:: EXTRACT PROVIDED ::

Design principles for data intensive applications

Replication

Replication means keeping a copy of the same data on multiple machines that are connected via a network. As discussed in the introduction to Part II, there are several reasons why you might want to replicate data:

To keep data geographically close to your users (and thus reduce latency)
To allow the system to continue working even if some of its parts have failed(and thus increase availability)
To scale out the number of machines that can serve read queries (and thus increase read throughput)

If data doesn't change, we need to copy just once. But that rarely is the case as data keeps changing, and hence one of the major difficulty in replication is to ensure that all nodes receive latest data. Added concerns involve are to decide on synchronous vs asynchronous replication, and how to handle failed replicas.

Most common solution for data replication is master-slave/active-passive.

One of the replica is designated as master/leader and clients send write requests to leader only which first writes data to its local storage
Other replicas are followers/slaves,and master/leader sends new writes to other replicas as part of replication log/change stream, and they apply these writes to their local storage in same order as processed by master
A client can send read request to master as well as slaves

Many relational databases already use this replication approach, as well as message brokers like kafka.

Asynchronous vs synchronous replication

In image above, replication process follows synchronous approach with follower 1, and asynchronous approach with follower 2.

When a write request arrives at leader, it updates local storage and then sends the data to followers. With follower 1, leader waits for confirmation and only after it is received, it sends success response to user and makes write visible to other users. This approach has advantage that its guarantees that follower has same copy of data as leader,a nd if leader fails, follower can be made leader. But if follower fails to respond due to network problems or due to failure of the node, leader has to block all writes and wait till follower is available again. With asynchronous replication with follower 2, master doesn't wait for response, and so data replication is not guaranteed.

It is impractical to make all followers synchronous because if one of the follower is unavailable, whole database system would come to a halt. So a combination fo both approaches is preferred one. One of the follower is made synchronous while others follow asynchronous replication. So if synchronous follower is unavailable or slow, one of the asynchronous follower is made synchronous. This ensures that at a given time we have 2 up-to-date copies: master and synchronous follower. Number of sync-async followers can be configured as per requirements.

:: EXTRACTED DATA ::
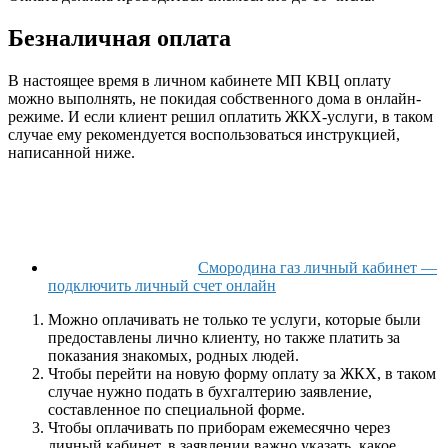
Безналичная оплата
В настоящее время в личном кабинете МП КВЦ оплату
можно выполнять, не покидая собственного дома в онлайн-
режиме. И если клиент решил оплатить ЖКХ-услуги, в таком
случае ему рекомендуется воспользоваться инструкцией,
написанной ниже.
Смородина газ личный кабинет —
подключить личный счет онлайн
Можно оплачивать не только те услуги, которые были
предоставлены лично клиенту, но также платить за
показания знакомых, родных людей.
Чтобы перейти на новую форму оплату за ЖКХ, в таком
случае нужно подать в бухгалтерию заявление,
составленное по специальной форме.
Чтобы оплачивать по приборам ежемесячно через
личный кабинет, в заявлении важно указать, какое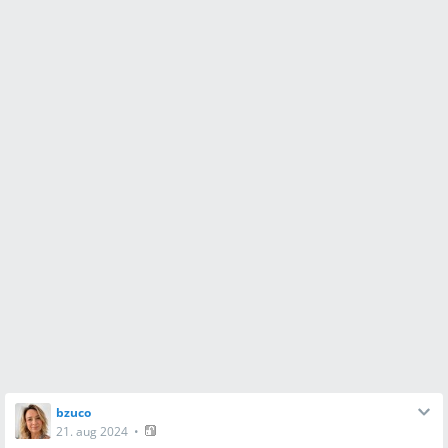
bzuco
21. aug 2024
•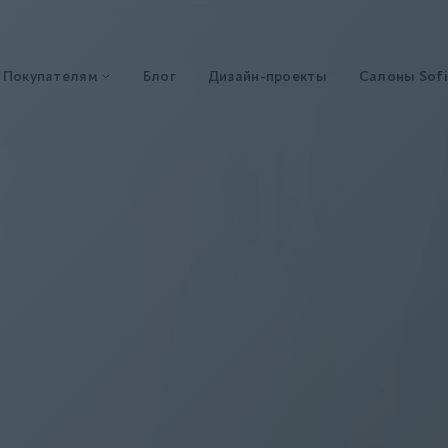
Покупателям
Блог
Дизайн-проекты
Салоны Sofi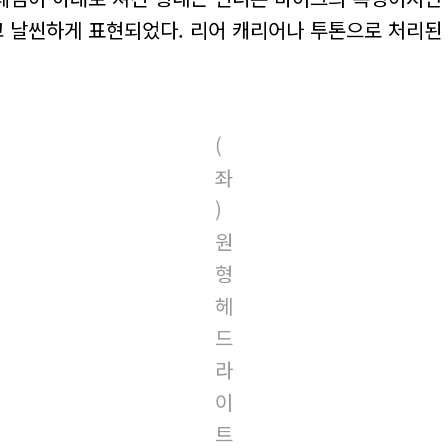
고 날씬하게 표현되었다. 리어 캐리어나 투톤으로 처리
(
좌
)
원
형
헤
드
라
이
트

:: PROBLEMS AND TASKS ::
- 1) According to the text on replication, why is it impractical to make all followers synchronous?
- 2) Write the next part of the text on replication, picking up after its final paragraph.
The records can be left aside.

:: WRITTEN ANSWERS ::
- 1) If one of the followers is unavailable, the whole database system would come to a halt.

- 2)
Handling node failures

Nodes in a distributed database system can go down due to machine failure, or due to maintenance. Few approaches are used to make master-slave system highly available in case of node outages.

Follower failure: Catch-up recovery

When a failed follower node revives using the log from local storage, it detects the last transaction it received from master, and so now it reconnects to master and requests all the writes which happened after that transaction.

Leader failure: Failover

Master/leader failure is much more complex than handling follower failure. A new leader has to be selected from the followers, clients have to be reconfigured to now send writes to new leader, and followers now need to consume data from new leader. This whole process is called Failover, and can be manual as well as automatic. In automatic setup: _ Leader failure is detected using health-checks

New leader is elected using consensus algorithms, also taking into account which followers have most updated data
Clients are reconfigure to send write requests to new leader
If old leader comes back, it needs to be made a follower

Failover problems:

One major issue in failover is that if new leader doesn't have the complete data from old leader, and it receives writes which are conflicting with old leader then it may lead to data inconsistency issues, particularly if data is used by other systems. For eg., suppose primary keys are generated using autoincrement strategy, then it may lead to a situation that new leader generates primary keys already generated by old leader. Any other system using those primary keys would be impacted, like a cache system.
Sometimes, we end up with 2 nodes as leaders, causing a scenario called split-brain. This may cause data loss or corrupt data.
How to decide what is right timeout before a leader is declared dead? If it's too long, then system may be without a leader even if leader is actually dead, making it unavailable as well as leading to longer recovery times as new leader is selection is also delayed. If its to short, we may be having too frequent failovers happening even if leader is not dead, thus stressing the system unnecessarily.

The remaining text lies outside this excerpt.